FEMALE ENTREPRENEURS GET SPRINGBOARD TO GROWTH

FEMALE ENTREPRENEURS GET SPRINGBOARD TO GROWTH

DESPITE the fast-growing number of women studying STEM subjects at school and university, women continue to be underrepresented as tech entrepreneurs, and that is something the Springboard Accelerator Bootcamp is aiming to change.

Springboard is an entrepreneur accelerator for women that was founded in the United States 16 years ago and was established in Australia in 2013. It has 36 Australian alumni, who together have raised $120 million in capital, including two IPOs for Flamingo and Adalta.

Springboard Enterprises Australia chair Topaz Conway says the program takes a non-competitive approach to mentoring entrepreneurs.

"For the Springboard program, once selected you become part of the camp and alumni and there is zero competitive process. The women have responded better to this, they are self-competitive and want to do well, but they also want to help each other and our process facilitates this," says Conway.

The 2017 class of 10 Springboard entrepreneurs begins the 10-day camp in February.

Among them is Brisbane-based Sujata Karandikar, co-founder of Unscrabble, a supplier intelligence platform that connects corporations with suppliers.

As Karandikar explains, corporations require a large amount of information with suppliers to meet corporate social responsibility requirements, and often suppliers are forced to complete similar forms over and over for various customers.

"Because there is no efficient way to store this information, they are asked to do it again and again. We have created a system where the information is stored online and it is easy to access," says Karandikar.

She, along with co-founder Steve Mardon, have extensive experience in procurement through working for a number of global mining companies.

"We saw the same problems again and again. Whether it was in banking or government, it was the same problem," says Karandikar.

Unscrabble previously won a startup competition sponsored by Westpac, and then was accepted into the Blue Chilli incubator program, which helped take the idea to the prototype stage.

This positions Unscrabble firmly in the Springboard demographic a company with a prototype ready for investment and growth.

"We have been engaging a few corporates and government entities and actually secured our first enterprise customer a couple of months ago and we have been working closely to them in the New Year to onboard their suppliers onto the platform," says Karandikar.

As Conway says: "The companies need to have a good product in the market that is ready to scale and the business should be ready for growth capital, and it should be looking to the US market".

The women pitch three times during the program: at the start of the bootcamp, at the end and then again at the Dolphin Tank event at the end of the eight-week program.

Mentors work with the entrepreneurs throughout the process and beyond, providing the women with an extensive network of contacts not only in Australia, but through its sister program in the United States.

"We stick with the companies and work with them to keep going we have a network of 650 alumni and thousands of investors; it is the beginning of a much bigger process."
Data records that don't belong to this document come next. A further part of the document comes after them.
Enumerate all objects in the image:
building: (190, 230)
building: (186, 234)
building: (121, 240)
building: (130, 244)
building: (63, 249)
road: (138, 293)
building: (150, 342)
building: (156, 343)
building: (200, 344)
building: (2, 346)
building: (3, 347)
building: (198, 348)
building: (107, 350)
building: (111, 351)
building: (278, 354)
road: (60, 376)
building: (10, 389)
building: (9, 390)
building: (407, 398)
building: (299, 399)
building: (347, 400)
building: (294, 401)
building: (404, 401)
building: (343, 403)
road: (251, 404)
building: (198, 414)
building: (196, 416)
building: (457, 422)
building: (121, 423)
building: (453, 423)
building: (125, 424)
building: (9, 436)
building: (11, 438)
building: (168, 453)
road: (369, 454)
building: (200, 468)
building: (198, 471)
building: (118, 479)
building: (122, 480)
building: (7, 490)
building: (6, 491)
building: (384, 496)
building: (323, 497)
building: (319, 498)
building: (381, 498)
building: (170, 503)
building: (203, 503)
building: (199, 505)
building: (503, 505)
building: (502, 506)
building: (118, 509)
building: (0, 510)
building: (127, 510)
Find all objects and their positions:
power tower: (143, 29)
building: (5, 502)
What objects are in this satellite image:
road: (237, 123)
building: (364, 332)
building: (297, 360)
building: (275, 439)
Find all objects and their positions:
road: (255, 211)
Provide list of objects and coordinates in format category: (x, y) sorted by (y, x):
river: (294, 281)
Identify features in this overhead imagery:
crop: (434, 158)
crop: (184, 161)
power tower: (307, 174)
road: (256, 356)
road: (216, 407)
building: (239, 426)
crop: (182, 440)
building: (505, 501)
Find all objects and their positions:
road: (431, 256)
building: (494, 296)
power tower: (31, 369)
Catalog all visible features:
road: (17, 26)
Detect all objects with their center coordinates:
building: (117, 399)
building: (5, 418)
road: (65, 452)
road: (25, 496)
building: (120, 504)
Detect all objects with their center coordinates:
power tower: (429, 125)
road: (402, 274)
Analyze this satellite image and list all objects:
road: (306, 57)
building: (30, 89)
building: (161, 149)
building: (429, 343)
The 10 businesses in the 2017 Springboard class are: Bookmarc, Helen Awali, NSW; Coviu Global Pty Ltd, Silvia Pfeiffer, NSW; Data Creative, Renece Brewster, VIC; Elanation, Katherine Pace, NSW; Instatruck  Siobhan Lancaster, WA; Life Cell Marine Safety, Jenny Aiken, NSW; Modibodi, Kristy Chong, NSW; TCPinpoint  Rachel Kidwell, SA; Unscrabble, Sujata Karandikar, QLD; and UrbanYou, Noga Edelstein, NSW.